PAGE TEXT —
Protein Sequence Comparison and Protein Evolution

William R. Pearson
Department of Biochemistry
Jordan Hall Box 800733
University of Virginia, Charlottesville, VA 22908, USA
FAX: (804) 924-5069; email: wrp@virginia.EDU

Synopsis

The combination of rapid sequence comparison algorithms, powerful computers, and accurate statistical estimates, has changed fundamentally the practice of biochemistry and molecular biology. With the possible exceptions of E. coli and yeast, the vast majority of the genes in newly sequenced genomes are characterized by sequence similarity searching. BLAST, FASTA, and Smith-Waterman similarity searches provide the most informative and reliable method for inferring the biological function of an anonymous gene (or the protein that it encodes). Typically 60--80% of eubacterial (and yeast) genes share statistically significant sequence similarity with sequences from another organism. Significant sequence similarity can be used to infer common ancestors and similar three-dimensional structures, and is routinely used to assign functions in metabolic pathways. Even for the first archaebacterial genome (M. jannaschii, similarity based functional gene assignments could made for about 50% of the genes; subsequent sequence analyses suggested functions for another 20% of the genes.

DATA SECTION —
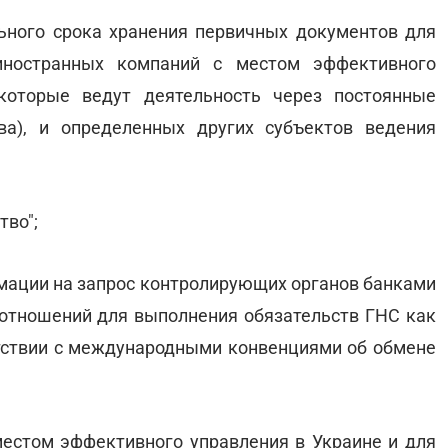
льного срока хранения первичных документов для
иностранных компаний с местом эффективного
 которые ведут деятельность через постоянные
ва), и определенных других субъектов ведения
тво";
мации на запрос контролирующих органов банками
отношений для выполнения обязательств ГНС как
етствии с международными конвенциями об обмене
местом эффективного управления в Украине и для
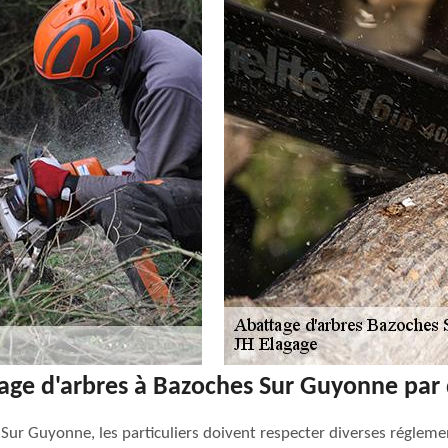
ttage d'arbres à Bazoches Sur Guyonne par 
s Sur Guyonne, les particuliers doivent respecter diverses réglem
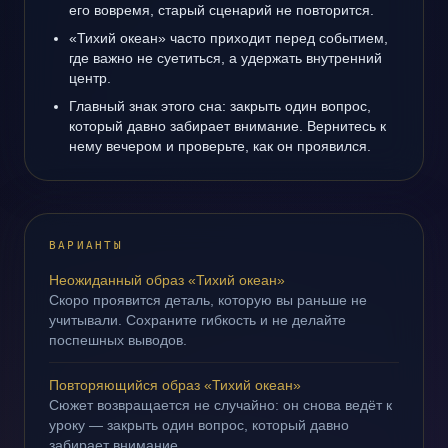
его вовремя, старый сценарий не повторится.
«Тихий океан» часто приходит перед событием,
где важно не суетиться, а удержать внутренний
центр.
Главный знак этого сна: закрыть один вопрос,
который давно забирает внимание. Вернитесь к
нему вечером и проверьте, как он проявился.
ВАРИАНТЫ
Неожиданный образ «Тихий океан»
Скоро проявится деталь, которую вы раньше не
учитывали. Сохраните гибкость и не делайте
поспешных выводов.
Повторяющийся образ «Тихий океан»
Сюжет возвращается не случайно: он снова ведёт к
уроку — закрыть один вопрос, который давно
забирает внимание.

DIRECTIONS —
(a) According to the synopsis on protein sequence comparison, what share of eubacterial (and yeast) genes typically have statistically significant sequence similarity with sequences from another organism?
(b) Does each of these statements agree with the synopsis on protein sequence comparison? Answer yes or no for each, and quote the words of the synopsis that decide it.
(i) BLAST, FASTA, and Smith-Waterman similarity searches are presented as the most informative and reliable method for inferring the biological function of an anonymous gene.
(ii) Significant sequence similarity can be used to infer similar three-dimensional structures.
(iii) Sequence similarity is rarely used to assign functions in metabolic pathways.
(c) Take the synopsis on protein sequence comparison further, starting after its last sentence.
Nothing in the entries is needed here.

RESPONSES TO THE TASKS —
(a) Typically 60–80%.

(b)
(i) Yes: "BLAST, FASTA, and Smith-Waterman similarity searches provide the most informative and reliable method for inferring the biological function of an anonymous gene"
(ii) Yes: "Significant sequence similarity can be used to infer common ancestors and similar three-dimensional structures"
(iii) No: "is routinely used to assign functions in metabolic pathways"

(c)
This tutorial examines how the information conserved during the evolution of a protein molecule can be used to infer reliably homology, and thus a shared protein fold and possibly a shared function. We will start by reviewing the geological/evolutionary time scale; many homologous proteins can be identified that diverged 1-2 Billion years ago. Next we will look at the evolution of several protein families. During the tutorial, these families will be used to demonstrate that homologous protein ancestry can be inferred with confidence. We will then examine the technical aspects of protein sequence comparison. We will survey the statistics of local similarity scores, and how these statistics can both be used to improved the selectivity of a search and to evaluate the significance of a match. We will then examine distantly related members of three protein families, serine proteases, glutathione transferases, and G-protein-coupled receptors (GCRs). Strategies for identifying distant relationships in these families will be examined.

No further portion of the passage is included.